Abstractly, we are given two long strings $s_1$ and $s_2$ of characters, and we want to find short substrings (parts of the features) common to $s_1$ and $s_2$. In general, the common substrings might not be exactly the same because even functional sequences mutate over time. However, we often find that $s_1$ and $s_2$ still exhibit perfectly matching substrings of at least 10 to 15 characters in the neighborhood of their shared features. By detecting these exact substring matches, we can find the most likely locations of the shared features in $s_1$ and $s_2$ and can then apply more sensitive but more expensive similarity search algorithms only at those locations.

Naively, we could find $k$-mers (i.e. substrings of length $k$) common to $s_1$ and $s_2$ by comparing every $k$-mer from one sequence to every $k$-mer from the other. Such an approach would take time $\Theta(|s_1| \cdot |s_2|)$, which is unacceptable because interesting DNA sequences range from thousands to billions of characters in length (your own genome is about 3.2 billion characters long). Fortunately, there is a much better approach.

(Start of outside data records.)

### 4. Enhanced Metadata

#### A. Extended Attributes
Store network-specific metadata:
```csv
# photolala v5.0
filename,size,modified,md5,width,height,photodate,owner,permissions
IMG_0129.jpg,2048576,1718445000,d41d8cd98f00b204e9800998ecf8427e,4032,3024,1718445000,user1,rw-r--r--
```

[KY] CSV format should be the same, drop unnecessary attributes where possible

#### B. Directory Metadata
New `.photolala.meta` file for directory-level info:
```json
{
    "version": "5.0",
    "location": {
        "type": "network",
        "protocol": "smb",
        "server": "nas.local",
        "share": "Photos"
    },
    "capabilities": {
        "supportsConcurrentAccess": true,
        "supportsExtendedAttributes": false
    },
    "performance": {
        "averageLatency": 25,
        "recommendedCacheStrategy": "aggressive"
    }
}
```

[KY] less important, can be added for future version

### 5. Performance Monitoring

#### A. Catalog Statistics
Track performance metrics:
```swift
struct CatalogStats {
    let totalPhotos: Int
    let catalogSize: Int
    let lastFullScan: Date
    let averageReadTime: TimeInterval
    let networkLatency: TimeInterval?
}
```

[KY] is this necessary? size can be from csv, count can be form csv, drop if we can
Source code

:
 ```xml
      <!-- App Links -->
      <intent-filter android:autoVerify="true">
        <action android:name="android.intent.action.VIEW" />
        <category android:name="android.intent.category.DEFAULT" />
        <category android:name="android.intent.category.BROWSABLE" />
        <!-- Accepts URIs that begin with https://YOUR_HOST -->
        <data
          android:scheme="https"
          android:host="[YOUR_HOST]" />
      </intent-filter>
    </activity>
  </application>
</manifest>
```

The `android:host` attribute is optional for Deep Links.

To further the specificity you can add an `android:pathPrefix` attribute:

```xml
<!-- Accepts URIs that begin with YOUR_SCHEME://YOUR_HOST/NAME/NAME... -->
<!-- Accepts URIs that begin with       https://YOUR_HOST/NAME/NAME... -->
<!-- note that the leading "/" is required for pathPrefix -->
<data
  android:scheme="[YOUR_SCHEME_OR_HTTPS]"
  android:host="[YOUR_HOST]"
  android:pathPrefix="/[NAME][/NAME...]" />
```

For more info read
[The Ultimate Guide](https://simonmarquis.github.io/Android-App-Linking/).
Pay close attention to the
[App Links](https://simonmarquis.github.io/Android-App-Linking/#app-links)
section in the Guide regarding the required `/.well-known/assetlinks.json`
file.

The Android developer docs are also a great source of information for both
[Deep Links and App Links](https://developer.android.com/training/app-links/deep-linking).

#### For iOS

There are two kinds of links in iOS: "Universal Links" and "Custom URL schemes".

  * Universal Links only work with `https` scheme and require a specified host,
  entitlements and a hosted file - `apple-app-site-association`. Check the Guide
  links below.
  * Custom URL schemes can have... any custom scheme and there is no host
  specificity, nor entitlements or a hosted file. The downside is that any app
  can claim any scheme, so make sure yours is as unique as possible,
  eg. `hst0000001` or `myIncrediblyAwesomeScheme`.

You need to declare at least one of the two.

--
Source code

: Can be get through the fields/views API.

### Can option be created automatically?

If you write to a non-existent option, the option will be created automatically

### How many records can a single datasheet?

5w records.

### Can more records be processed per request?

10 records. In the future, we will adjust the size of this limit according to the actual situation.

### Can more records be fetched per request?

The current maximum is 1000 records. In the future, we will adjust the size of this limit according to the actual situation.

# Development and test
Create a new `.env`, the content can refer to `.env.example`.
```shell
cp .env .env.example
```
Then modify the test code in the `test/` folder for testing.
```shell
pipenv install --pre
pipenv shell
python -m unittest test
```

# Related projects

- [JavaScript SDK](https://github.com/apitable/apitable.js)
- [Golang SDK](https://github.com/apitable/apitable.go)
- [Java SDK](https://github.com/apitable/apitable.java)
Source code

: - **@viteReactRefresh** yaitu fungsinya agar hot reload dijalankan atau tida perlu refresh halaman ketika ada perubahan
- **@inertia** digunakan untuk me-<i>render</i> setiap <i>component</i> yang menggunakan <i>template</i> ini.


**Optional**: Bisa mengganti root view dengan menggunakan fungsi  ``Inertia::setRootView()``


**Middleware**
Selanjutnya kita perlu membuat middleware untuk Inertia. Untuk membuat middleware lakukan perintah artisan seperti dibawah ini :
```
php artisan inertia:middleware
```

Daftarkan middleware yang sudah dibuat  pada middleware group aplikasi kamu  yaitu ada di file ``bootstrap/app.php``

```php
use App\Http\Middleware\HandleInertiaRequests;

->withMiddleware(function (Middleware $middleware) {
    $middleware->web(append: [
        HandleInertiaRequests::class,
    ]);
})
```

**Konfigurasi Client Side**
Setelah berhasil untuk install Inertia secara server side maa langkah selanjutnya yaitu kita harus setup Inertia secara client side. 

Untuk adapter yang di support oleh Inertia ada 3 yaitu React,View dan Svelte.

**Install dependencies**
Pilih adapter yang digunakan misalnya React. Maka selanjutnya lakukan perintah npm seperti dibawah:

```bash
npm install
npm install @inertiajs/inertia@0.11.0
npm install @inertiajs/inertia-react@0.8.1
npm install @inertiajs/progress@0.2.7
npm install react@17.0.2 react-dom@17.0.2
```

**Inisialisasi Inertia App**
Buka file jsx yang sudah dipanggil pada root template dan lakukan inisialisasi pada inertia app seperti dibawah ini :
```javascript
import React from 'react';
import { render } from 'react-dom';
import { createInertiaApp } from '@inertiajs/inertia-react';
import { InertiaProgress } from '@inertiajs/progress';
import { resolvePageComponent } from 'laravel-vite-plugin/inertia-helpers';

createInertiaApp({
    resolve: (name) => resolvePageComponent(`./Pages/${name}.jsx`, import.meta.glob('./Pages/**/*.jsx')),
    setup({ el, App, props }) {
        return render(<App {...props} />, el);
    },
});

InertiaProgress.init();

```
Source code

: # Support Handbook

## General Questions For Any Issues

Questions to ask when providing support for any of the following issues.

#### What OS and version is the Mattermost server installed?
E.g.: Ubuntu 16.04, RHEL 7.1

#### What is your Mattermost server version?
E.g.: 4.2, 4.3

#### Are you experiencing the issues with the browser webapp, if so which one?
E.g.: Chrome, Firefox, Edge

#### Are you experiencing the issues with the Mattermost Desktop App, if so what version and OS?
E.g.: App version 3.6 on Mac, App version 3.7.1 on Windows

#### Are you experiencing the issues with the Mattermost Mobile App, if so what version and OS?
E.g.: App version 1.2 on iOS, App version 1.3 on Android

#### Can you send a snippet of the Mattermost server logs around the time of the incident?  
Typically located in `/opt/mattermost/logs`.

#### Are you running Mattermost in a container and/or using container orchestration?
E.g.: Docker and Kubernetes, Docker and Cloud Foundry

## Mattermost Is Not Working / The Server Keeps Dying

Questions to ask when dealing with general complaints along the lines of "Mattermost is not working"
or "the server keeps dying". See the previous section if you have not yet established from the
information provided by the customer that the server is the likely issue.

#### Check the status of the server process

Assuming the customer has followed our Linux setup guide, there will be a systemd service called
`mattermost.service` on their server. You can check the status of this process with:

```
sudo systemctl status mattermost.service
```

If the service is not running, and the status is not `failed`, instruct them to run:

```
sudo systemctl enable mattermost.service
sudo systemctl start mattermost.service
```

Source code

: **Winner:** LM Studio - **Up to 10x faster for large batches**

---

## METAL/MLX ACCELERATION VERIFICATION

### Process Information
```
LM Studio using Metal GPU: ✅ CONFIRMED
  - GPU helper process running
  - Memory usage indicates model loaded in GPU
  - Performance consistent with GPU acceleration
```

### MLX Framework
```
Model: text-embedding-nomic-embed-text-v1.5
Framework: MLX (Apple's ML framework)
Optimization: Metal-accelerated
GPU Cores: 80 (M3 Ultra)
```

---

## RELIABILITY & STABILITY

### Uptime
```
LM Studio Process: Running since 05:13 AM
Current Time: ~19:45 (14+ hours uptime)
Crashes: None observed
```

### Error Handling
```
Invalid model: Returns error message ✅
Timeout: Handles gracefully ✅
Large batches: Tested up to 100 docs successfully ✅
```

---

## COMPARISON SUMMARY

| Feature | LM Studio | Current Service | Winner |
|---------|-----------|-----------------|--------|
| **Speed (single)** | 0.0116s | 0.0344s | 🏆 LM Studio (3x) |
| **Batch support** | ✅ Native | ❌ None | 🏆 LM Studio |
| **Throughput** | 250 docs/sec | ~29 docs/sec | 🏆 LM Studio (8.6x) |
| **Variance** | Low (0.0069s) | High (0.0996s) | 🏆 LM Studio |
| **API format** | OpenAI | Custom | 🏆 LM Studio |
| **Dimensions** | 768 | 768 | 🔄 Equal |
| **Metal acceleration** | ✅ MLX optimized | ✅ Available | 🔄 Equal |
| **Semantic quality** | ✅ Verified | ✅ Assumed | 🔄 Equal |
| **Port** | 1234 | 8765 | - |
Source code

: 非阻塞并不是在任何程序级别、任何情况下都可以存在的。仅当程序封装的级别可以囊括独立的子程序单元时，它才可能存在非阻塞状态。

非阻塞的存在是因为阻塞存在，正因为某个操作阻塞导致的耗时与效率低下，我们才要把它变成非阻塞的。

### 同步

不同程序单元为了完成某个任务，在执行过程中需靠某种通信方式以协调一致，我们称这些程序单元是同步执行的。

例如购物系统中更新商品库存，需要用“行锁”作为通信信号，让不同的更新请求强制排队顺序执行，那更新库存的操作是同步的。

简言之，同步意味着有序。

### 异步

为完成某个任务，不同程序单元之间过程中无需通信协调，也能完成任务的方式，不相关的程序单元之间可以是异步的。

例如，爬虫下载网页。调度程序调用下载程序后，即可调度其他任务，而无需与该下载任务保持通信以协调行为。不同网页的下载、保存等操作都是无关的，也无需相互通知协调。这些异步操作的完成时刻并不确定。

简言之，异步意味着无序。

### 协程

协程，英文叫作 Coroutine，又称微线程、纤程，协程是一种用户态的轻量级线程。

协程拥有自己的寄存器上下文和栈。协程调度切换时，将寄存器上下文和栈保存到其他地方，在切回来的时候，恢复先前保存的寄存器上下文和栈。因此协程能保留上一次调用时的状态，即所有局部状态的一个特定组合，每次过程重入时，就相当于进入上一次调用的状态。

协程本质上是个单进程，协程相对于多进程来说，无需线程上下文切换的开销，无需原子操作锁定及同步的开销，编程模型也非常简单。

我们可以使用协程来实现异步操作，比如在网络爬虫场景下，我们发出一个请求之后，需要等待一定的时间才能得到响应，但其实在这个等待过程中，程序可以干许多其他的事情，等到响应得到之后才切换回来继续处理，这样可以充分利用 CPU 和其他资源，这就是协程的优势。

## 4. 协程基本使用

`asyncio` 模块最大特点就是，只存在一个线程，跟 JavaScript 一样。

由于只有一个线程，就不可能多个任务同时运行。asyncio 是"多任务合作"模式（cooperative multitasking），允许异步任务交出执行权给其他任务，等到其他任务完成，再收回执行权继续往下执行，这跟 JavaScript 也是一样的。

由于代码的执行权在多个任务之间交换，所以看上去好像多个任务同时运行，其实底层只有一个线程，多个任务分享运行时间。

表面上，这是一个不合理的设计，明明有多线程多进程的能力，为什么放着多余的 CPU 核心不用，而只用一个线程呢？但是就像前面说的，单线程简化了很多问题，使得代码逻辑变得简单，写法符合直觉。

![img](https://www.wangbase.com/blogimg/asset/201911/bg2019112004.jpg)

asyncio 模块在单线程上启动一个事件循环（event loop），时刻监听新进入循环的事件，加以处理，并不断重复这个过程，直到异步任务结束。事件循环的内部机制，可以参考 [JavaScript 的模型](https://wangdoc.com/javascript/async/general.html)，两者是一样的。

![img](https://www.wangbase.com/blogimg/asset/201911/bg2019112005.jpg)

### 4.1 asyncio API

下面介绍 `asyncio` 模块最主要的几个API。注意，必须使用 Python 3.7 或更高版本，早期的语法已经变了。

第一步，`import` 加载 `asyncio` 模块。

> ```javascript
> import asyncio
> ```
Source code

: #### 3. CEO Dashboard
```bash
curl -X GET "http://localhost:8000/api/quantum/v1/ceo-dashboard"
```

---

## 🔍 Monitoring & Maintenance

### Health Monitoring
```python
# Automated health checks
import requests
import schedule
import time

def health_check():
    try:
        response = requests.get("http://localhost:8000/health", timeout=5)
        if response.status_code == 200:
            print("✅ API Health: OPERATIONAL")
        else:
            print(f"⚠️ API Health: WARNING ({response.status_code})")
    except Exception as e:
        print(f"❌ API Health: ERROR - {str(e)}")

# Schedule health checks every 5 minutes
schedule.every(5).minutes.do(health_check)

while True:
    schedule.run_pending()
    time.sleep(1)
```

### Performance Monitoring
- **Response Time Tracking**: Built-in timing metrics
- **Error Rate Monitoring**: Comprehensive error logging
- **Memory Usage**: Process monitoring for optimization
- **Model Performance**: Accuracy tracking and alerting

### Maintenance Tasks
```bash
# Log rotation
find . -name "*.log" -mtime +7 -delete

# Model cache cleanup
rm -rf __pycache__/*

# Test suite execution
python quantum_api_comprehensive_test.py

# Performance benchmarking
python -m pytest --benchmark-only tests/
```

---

Call $s_1$ the corpus string and $s_2$ the pattern string, and assume we are searching for common substrings of length $k$. We first construct a table $T$ of every $k$-mer in the pattern string, remembering where in the pattern it occurs. Then, for each $k$-mer in the corpus string, we check whether it occurs in the table $T$; if so, we have found a match between pattern and corpus. If $T$ supports constant-time insertions and lookups (e.g., if it is a hash table), we can process the entire pattern and corpus in time \[ \Theta(|s_1| + |s_2| + M), \] where $M$ is the number of common substrings actually found. In general, this time cost is much lower than the cost of the naive algorithm. Fast substring matching based on hashing therefore forms the core of many of today's high-speed biosequence matching algorithms.

To make the results of our search more useful, we can also specify a mask string that contains "uninteresting" DNA that should not be reported. For example, if we're looking for matching genes, we might not be interested in any common substrings that are part of known repeats. Any $k$-mer appearing in the mask string is removed from the table before searching for matches in the corpus.

The Similarity Search Code and Data

If you want to read the similarity search driver code, you can look at Main.java. The driver reads corpus, pattern, and (optionally) mask strings from files and accepts the match length $k$ as an argument. It builts a StringTable from the pattern, removes the $k$-mes in the mask, and then reports every $k$-mer in the corpus that matches the pattern minus the mask.

We specify a table size proportional to, but much less than, the full length of the pattern sequence. This ensures that our load factor is a constant. The table size is set to a power of 2, though your implementation might not exploit this property.

The data used in most of the test cases comes from real pairs of DNA sequences with interesting similarity between them. If you want to read about where these sequences come from, check out the README.txt file in the hash/test-cases subdirectory of your repo.